Numa estação do metrô de Paris vi certa vez um “reclame” convidando à sonegação: “être efficient est de s’évader l’impôt” - ser eficiente é cair fora do imposto. E a propaganda concluía: saiba como sonegar legalmente - “savez comme faire legalement l’evasion fiscale”. Arrepiei com o apelativo “sonegatório”, mas vi a coerência da ideia e a legalidade da proposição. Se o Estado tem o direito e o dever de instituir e cobrar tributos, o contribuinte tem o direito e o dever de fiscalizar se o tributo é constitucional, bem como se o Fisco está cobrando nos temos da lei, pois a voracidade do Estado às vezes cobra o que não é devido e legisla contra a Carta Magna. Ruim para o contribuinte; trabalho para advogados, promotores e juízes. Assim, o contribuinte, seja para pagar menos ao Leão, seja para exercer a cidadania e prestigiar a legalidade constitucional, que impõe regras rígidas para o Estado instituir e cobrar tributos deve respeitar, mas também vigiar do Fisco que, ao contrário da impressão comum, tem obrigações maiores do que as do cidadão. O Fisco é mandatário do contribuinte cidadão. Os cidadãos “criaram” o Fisco com normas para arrecadar dinheiro para custear gastos “comunitários”.
Buscar na Lei dispositivos para “sonegar” legalmente é exercer cidadania.

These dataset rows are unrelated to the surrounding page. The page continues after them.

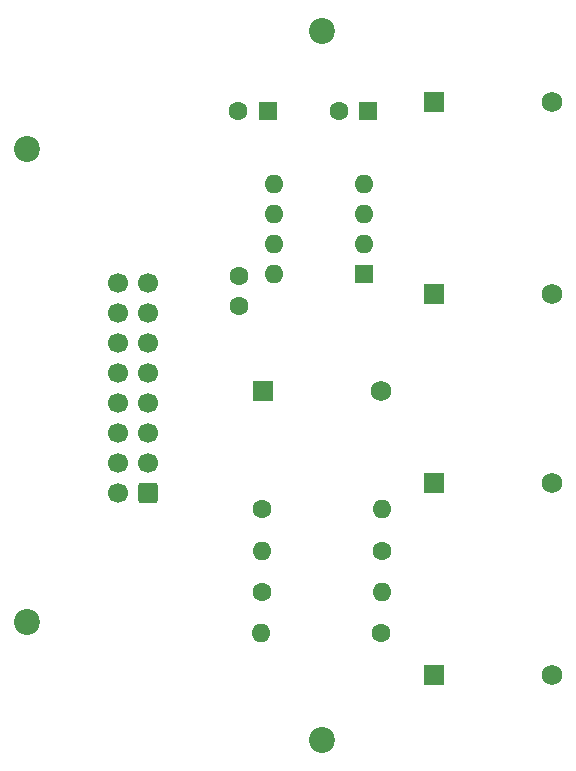
<source format=gbr>
%TF.GenerationSoftware,KiCad,Pcbnew,8.0.0*%
%TF.CreationDate,2024-04-24T16:24:05-05:00*%
%TF.ProjectId,UltrasonicPhasedArrayModule,556c7472-6173-46f6-9e69-635068617365,rev?*%
%TF.SameCoordinates,Original*%
%TF.FileFunction,Soldermask,Top*%
%TF.FilePolarity,Negative*%
%FSLAX46Y46*%
G04 Gerber Fmt 4.6, Leading zero omitted, Abs format (unit mm)*
G04 Created by KiCad (PCBNEW 8.0.0) date 2024-04-24 16:24:05*
%MOMM*%
%LPD*%
G01*
G04 APERTURE LIST*
G04 Aperture macros list*
%AMRoundRect*
0 Rectangle with rounded corners*
0 $1 Rounding radius*
0 $2 $3 $4 $5 $6 $7 $8 $9 X,Y pos of 4 corners*
0 Add a 4 corners polygon primitive as box body*
4,1,4,$2,$3,$4,$5,$6,$7,$8,$9,$2,$3,0*
0 Add four circle primitives for the rounded corners*
1,1,$1+$1,$2,$3*
1,1,$1+$1,$4,$5*
1,1,$1+$1,$6,$7*
1,1,$1+$1,$8,$9*
0 Add four rect primitives between the rounded corners*
20,1,$1+$1,$2,$3,$4,$5,0*
20,1,$1+$1,$4,$5,$6,$7,0*
20,1,$1+$1,$6,$7,$8,$9,0*
20,1,$1+$1,$8,$9,$2,$3,0*%
G04 Aperture macros list end*
%ADD10C,2.200000*%
%ADD11R,1.600000X1.600000*%
%ADD12C,1.600000*%
%ADD13O,1.600000X1.600000*%
%ADD14RoundRect,0.250000X0.600000X0.600000X-0.600000X0.600000X-0.600000X-0.600000X0.600000X-0.600000X0*%
%ADD15C,1.700000*%
%ADD16R,1.750000X1.750000*%
%ADD17C,1.750000*%
G04 APERTURE END LIST*
D10*
%TO.C,REF\u002A\u002A*%
X150000000Y-45000000D03*
%TD*%
D11*
%TO.C,C3*%
X153910225Y-51749999D03*
D12*
X151410225Y-51749999D03*
%TD*%
D10*
%TO.C,REF\u002A\u002A*%
X125000000Y-55000000D03*
%TD*%
D12*
%TO.C,R1*%
X144920000Y-85500000D03*
D13*
X155080000Y-85500000D03*
%TD*%
D14*
%TO.C,J1*%
X135250000Y-84080000D03*
D15*
X132710000Y-84080000D03*
X135250000Y-81540000D03*
X132710000Y-81540000D03*
X135250000Y-79000000D03*
X132710000Y-79000000D03*
X135250000Y-76460000D03*
X132710000Y-76460000D03*
X135250000Y-73920000D03*
X132710000Y-73920000D03*
X135250000Y-71380000D03*
X132710000Y-71380000D03*
X135250000Y-68840000D03*
X132710000Y-68840000D03*
X135250000Y-66300000D03*
X132710000Y-66300000D03*
%TD*%
D12*
%TO.C,R2*%
X155080000Y-89000000D03*
D13*
X144920000Y-89000000D03*
%TD*%
D12*
%TO.C,C2*%
X143000000Y-65750000D03*
X143000000Y-68250000D03*
%TD*%
%TO.C,R3*%
X144920000Y-92500000D03*
D13*
X155080000Y-92500000D03*
%TD*%
D10*
%TO.C,REF\u002A\u002A*%
X150000000Y-105000000D03*
%TD*%
%TO.C,REF\u002A\u002A*%
X125000000Y-95000000D03*
%TD*%
D12*
%TO.C,R4*%
X155000000Y-96000000D03*
D13*
X144840000Y-96000000D03*
%TD*%
D11*
%TO.C,U1*%
X153550000Y-65550000D03*
D13*
X153550000Y-63010000D03*
X153550000Y-60470000D03*
X153550000Y-57930000D03*
X145930000Y-57930000D03*
X145930000Y-60470000D03*
X145930000Y-63010000D03*
X145930000Y-65550000D03*
%TD*%
D11*
%TO.C,C1*%
X145402651Y-51750000D03*
D12*
X142902651Y-51750000D03*
%TD*%
D16*
%TO.C,LS2*%
X159500000Y-83250000D03*
D17*
X169500000Y-83250000D03*
%TD*%
D16*
%TO.C,LS3*%
X159500000Y-67250000D03*
D17*
X169500000Y-67250000D03*
%TD*%
D16*
%TO.C,Receiver 0*%
X145000000Y-75500000D03*
D17*
X155000000Y-75500000D03*
%TD*%
D16*
%TO.C,LS4*%
X159500000Y-51000000D03*
D17*
X169500000Y-51000000D03*
%TD*%
D16*
%TO.C,LS1*%
X159500000Y-99500000D03*
D17*
X169500000Y-99500000D03*
%TD*%
M02*

</source>
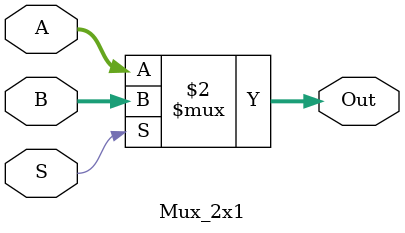
<source format=v>
`timescale 1ns / 1ps

module Mux_2x1(
    input [63:0] A,
    input [63:0] B,
    input S,
    output [63:0] Out
    );
    assign Out = (S == 1'b0) ? A : B;
endmodule

</source>
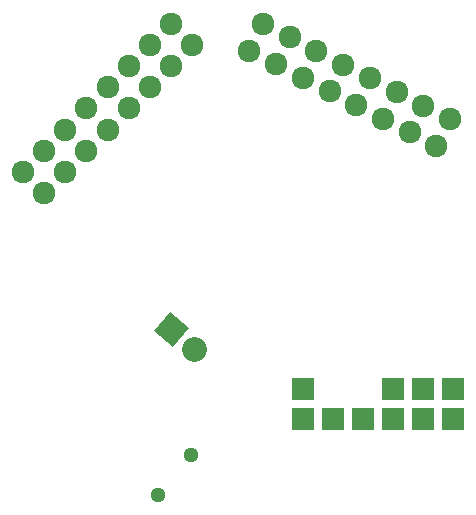
<source format=gbs>
G04 #@! TF.FileFunction,Soldermask,Bot*
%FSLAX46Y46*%
G04 Gerber Fmt 4.6, Leading zero omitted, Abs format (unit mm)*
G04 Created by KiCad (PCBNEW 4.0.2+dfsg1-stable) date Tue 19 Jul 2016 04:40:27 PM CEST*
%MOMM*%
G01*
G04 APERTURE LIST*
%ADD10C,0.100000*%
%ADD11R,1.987500X1.987500*%
%ADD12C,1.299160*%
%ADD13C,2.127200*%
%ADD14C,1.924000*%
G04 APERTURE END LIST*
D10*
D11*
X14050000Y-18780000D03*
X14050000Y-21320000D03*
X16590000Y-21320000D03*
X19130000Y-21320000D03*
X21670000Y-18780000D03*
X21670000Y-21320000D03*
X24210000Y-18780000D03*
X24210000Y-21320000D03*
X26750000Y-18780000D03*
X26750000Y-21320000D03*
D12*
X4565729Y-24361926D03*
X1737926Y-27731970D03*
D10*
G36*
X1401566Y-13831096D02*
X2768904Y-12201566D01*
X4398434Y-13568904D01*
X3031096Y-15198434D01*
X1401566Y-13831096D01*
X1401566Y-13831096D01*
G37*
D13*
X4845753Y-15332681D02*
X4845753Y-15332681D01*
D14*
X-7888154Y-2184205D03*
X-9684205Y-388154D03*
X-6092102Y-388154D03*
X-7888154Y1407898D03*
X-4296051Y1407898D03*
X-6092102Y3203949D03*
X-2500000Y3203949D03*
X-4296051Y5000000D03*
X-703949Y5000000D03*
X-2500000Y6796051D03*
X1092102Y6796051D03*
X-703949Y8592102D03*
X2888154Y8592102D03*
X1092102Y10388154D03*
X4684205Y10388154D03*
X2888154Y12184205D03*
X9502384Y9904397D03*
X10655520Y12167554D03*
X11765541Y8751261D03*
X12918677Y11014418D03*
X14028697Y7598126D03*
X15181833Y9861282D03*
X16291854Y6444990D03*
X17444990Y8708146D03*
X18555010Y5291854D03*
X19708146Y7555010D03*
X20818167Y4138718D03*
X21971303Y6401874D03*
X23081323Y2985582D03*
X24234459Y5248739D03*
X25344480Y1832446D03*
X26497616Y4095603D03*
M02*

</source>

É atitude que o gesto magnânimo de Nosso Senhor Jesus Cristo, quando os fariseus pretenderam jogá-lo contra os romanos, perguntando-lhe se deviam ou não pagar tributos a Roma. Tomando uma moeda do Império, Ele respondeu: De quem é esta efígie gravada no dinheiro? É de Cesar, disseram os judeus. Então - pontificou Jesus - daí a Deus o que é de Deus e a Cesar o que é de Cesar!
Pagar o tributo legalmente instituído, e pagar o tributo realmente devido, é obrigação das empresas e dos cidadãos. Pagar o indevido e pagar a mais é estultice. Os limites que a Constituição põe ao Fisco têm que ser conhecidos pelo contribuinte. “Sonegar” legalmente é usar as armas da Lei para pagar à Receita Federal o que é devido. Não tema o Fisco. Tanto ele como as empresas e os cidadãos têm sobre si a Tutela Jurisdicional, que é o outro lado do Estado equilibrado de Montesquieu.
Se nossa dívida social faz a carga tributária do Brasil uma das maiores do mundo, a desonestidade de setores da administração e do Legislativo a onera ainda mais. Obras sociais e de interesse público ficam comprometidas porque “merendas”, “mensalões”, e superfaturamentos em licitações fraudulentas exaurem o Tesouro. Ora, se os empenhos são pagos com dinheiro de tributos, é evidente que temos também um motivo moral para fiscalizar a instituição e a cobrança de tributos no País. Um leitor perspicaz pode questionar que meu artigo é contraditório. Que falo do direito dos cidadãos e das empresas dando-lhes esperança de justiça, mas também tiro-lhes essa esperança quando faço lembrá-los que no País mandam os políticos. Que fazer? Respondo: há desonestos no Poder, mas não mandam no País. Fortalecendo as instituições os exterminaremos. Por exemplo: Poder Judiciário com independência, força e agilidade; lei que obrigue o Ministério Público a fiscalizar todas as obras do Executivo. Mas isso é para outra conversa, vamos ficar nas obrigações do Fisco.